CALMING CHAMOMILE TEA

INGREDIENTS
1 tbsp dried chamomile
1 tbsp dried rose petals
1 tbsp dried basil leaves
1 tbsp dried lemon balm leaves
1/2 tbsp dried mint leaves
1/4 tbsp dried orange peel

METHOD
Combine all ingredients well before adding one tablespoon to a cup or mug and filling with freshly boiled water. Cover with a a lid and allow to steep for 10 minutes before straining. For a stronger flavour, you can steep your tea for longer, but this can sometimes make the tea bitter. Experiment with steeping times based on your preferences. Place leftover dried tea in an airtight container and store in a cool, dry place. A couple of tablespoons of herb mix can also be added to bathwater in the evening to promote sleep.


Elderberry

SAMBUCUS NIGRA

MEDICINAL BENEFITS
The European elder tree’s dark purple berries are high in both vitamins and antioxidants. A well-known immune booster, elderberry is a common ingredient in cold and flu medicine.

HOW TO USE IT
Toxic unless cooked, both the elder tree’s flowers and berries can be used in cordials, jams and vinegars, fermented into wine or infused in gin. Using fresh or dried flowers, a herbal infusion can be made into a face wash to help calm acne and irritated skin.

HOW TO GROW IT
Source elder tree cuttings in spring from your area.
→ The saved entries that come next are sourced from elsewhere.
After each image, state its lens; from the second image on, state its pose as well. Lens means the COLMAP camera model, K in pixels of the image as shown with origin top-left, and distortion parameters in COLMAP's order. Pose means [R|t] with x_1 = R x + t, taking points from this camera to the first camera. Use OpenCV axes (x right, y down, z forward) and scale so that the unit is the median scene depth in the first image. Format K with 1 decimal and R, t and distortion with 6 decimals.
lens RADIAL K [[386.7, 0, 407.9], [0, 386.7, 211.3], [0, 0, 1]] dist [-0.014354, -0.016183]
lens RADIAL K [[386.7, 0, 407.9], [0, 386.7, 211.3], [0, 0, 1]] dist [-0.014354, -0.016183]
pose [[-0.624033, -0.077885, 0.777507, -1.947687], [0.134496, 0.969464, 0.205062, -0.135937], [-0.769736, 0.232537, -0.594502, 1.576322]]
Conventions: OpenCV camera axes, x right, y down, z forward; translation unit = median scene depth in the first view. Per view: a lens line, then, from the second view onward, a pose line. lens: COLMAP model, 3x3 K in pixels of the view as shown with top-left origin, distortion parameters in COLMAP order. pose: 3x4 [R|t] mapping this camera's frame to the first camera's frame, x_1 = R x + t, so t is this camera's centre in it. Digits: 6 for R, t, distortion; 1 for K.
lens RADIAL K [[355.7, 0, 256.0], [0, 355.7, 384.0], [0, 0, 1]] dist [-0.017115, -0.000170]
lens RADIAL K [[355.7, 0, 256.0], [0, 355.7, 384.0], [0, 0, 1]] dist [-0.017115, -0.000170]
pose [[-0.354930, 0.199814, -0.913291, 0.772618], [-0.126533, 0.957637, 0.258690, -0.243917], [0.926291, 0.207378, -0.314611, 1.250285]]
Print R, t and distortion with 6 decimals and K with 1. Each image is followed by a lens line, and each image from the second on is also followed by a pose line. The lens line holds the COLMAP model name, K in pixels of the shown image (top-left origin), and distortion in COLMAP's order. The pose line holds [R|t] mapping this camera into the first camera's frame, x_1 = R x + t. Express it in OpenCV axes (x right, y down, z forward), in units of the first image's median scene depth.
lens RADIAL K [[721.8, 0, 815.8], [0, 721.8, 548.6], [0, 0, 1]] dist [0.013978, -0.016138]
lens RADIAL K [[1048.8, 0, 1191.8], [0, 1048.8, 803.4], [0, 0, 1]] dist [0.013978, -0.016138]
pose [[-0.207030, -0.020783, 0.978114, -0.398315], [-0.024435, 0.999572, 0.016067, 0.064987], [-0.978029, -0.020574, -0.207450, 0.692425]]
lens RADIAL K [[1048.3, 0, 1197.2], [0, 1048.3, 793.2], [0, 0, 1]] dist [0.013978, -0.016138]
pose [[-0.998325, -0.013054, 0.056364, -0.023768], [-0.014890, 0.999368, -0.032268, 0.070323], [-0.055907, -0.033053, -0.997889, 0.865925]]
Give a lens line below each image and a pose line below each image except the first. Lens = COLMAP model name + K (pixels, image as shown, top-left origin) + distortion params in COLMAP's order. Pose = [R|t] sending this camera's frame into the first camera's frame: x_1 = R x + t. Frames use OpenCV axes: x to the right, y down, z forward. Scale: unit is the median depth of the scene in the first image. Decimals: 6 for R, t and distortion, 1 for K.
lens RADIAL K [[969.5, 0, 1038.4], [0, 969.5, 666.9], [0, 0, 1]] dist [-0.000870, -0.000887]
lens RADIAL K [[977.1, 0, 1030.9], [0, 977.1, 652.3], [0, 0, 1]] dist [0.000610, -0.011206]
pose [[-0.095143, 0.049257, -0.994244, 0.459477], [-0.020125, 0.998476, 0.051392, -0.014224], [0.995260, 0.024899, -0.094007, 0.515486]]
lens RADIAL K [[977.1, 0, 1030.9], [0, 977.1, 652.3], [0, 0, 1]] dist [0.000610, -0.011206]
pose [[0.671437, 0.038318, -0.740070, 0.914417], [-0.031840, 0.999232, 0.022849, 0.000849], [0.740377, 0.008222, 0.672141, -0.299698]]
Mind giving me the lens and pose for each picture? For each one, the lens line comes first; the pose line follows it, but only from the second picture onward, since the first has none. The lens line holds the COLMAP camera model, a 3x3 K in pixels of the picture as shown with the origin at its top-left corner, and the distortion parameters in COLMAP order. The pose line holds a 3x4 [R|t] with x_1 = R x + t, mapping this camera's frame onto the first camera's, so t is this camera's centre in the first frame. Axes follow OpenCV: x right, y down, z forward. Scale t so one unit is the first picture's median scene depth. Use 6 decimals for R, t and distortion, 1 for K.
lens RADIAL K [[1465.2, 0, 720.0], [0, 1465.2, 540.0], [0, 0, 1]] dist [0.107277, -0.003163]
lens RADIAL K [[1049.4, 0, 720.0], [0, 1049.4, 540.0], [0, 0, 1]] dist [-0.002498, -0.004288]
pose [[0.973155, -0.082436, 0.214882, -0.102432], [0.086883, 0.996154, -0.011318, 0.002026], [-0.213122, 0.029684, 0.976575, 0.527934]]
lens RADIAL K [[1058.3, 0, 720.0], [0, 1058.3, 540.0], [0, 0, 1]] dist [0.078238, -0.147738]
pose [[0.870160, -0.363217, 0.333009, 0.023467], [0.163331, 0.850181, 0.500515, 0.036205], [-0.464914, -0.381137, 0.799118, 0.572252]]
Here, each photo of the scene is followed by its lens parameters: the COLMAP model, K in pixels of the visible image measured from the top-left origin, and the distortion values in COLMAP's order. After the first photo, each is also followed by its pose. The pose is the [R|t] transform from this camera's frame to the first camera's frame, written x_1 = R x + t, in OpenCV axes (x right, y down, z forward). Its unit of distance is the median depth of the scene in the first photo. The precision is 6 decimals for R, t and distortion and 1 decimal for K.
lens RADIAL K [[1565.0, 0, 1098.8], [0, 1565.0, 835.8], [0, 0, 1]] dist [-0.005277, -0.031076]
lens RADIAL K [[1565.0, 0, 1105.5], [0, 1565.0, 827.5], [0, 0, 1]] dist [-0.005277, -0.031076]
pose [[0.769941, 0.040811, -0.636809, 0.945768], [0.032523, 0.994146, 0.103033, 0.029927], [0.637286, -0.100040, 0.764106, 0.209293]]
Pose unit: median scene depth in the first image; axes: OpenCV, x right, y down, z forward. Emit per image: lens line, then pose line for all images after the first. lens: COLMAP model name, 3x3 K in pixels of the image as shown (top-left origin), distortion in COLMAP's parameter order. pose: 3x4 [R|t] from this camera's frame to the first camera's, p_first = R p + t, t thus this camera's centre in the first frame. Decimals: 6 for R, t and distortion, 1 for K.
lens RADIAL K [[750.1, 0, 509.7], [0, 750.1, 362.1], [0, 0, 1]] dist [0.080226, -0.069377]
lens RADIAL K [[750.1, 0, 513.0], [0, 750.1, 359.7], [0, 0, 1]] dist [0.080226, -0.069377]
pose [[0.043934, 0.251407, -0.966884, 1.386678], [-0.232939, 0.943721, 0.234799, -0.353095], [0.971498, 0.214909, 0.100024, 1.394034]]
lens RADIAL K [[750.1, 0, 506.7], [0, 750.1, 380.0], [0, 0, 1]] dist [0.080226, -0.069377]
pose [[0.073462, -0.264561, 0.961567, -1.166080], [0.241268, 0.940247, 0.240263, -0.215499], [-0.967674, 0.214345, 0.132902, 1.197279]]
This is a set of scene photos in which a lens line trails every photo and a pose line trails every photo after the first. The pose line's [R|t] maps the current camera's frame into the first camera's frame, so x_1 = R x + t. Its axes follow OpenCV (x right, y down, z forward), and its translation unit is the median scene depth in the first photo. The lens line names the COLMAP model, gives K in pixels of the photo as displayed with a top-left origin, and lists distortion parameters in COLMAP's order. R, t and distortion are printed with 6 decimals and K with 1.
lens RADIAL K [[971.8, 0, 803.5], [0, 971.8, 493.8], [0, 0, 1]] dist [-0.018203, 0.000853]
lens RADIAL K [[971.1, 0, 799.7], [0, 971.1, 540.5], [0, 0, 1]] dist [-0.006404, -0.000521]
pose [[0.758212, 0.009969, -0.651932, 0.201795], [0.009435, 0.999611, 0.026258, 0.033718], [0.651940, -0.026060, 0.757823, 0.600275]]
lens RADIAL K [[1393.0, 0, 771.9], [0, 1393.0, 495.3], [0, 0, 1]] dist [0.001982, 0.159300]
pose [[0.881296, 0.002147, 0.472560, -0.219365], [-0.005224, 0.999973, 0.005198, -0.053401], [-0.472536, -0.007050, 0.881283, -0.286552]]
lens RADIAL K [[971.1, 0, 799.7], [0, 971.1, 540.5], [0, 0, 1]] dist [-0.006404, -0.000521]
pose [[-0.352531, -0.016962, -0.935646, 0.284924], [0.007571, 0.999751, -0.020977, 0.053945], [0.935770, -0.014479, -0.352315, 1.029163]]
Take cuttings which have both new and old growth from the plant’s stronger north-facing side. Cut on an angle and dip in honey to encourage roots. Plant into garden bed or pots, taking note to replicate the conditions of the mother plant where possible.

HOW TO HARVEST
Pick elderflower umbels without leaves and dry in the shade on wire racks. In humid conditions, dry overnight in a hot oven that has been turned off. Remove the stems and repeat the process using only the flowers. Harvest elderberries later in the season; you’ll know they are ripe when they’re almost black.

ELDERBERRY CORDIAL

INGREDIENTS
2 cups elderberries
2 cups rainwater
1.5 cups caster sugar
1/2 lemon, rind only

METHOD
Add elderberries and some of the rind to a saucepan, cover with water and bring to the boil. Reduce heat, cover with a lid and simmer gently for 30 minutes, skimming off any scum that forms on the surface as you go. Allow to cool, strain through a muslin cloth, gently pressing the berries through. Return liquid to saucepan, using enough heat to dissolve sugar and adding leftover lemon rind to taste. Pour into a sterilised jar and keep refrigerated. Add sparkling or tonic water to the cordial to make a refreshing summer drink.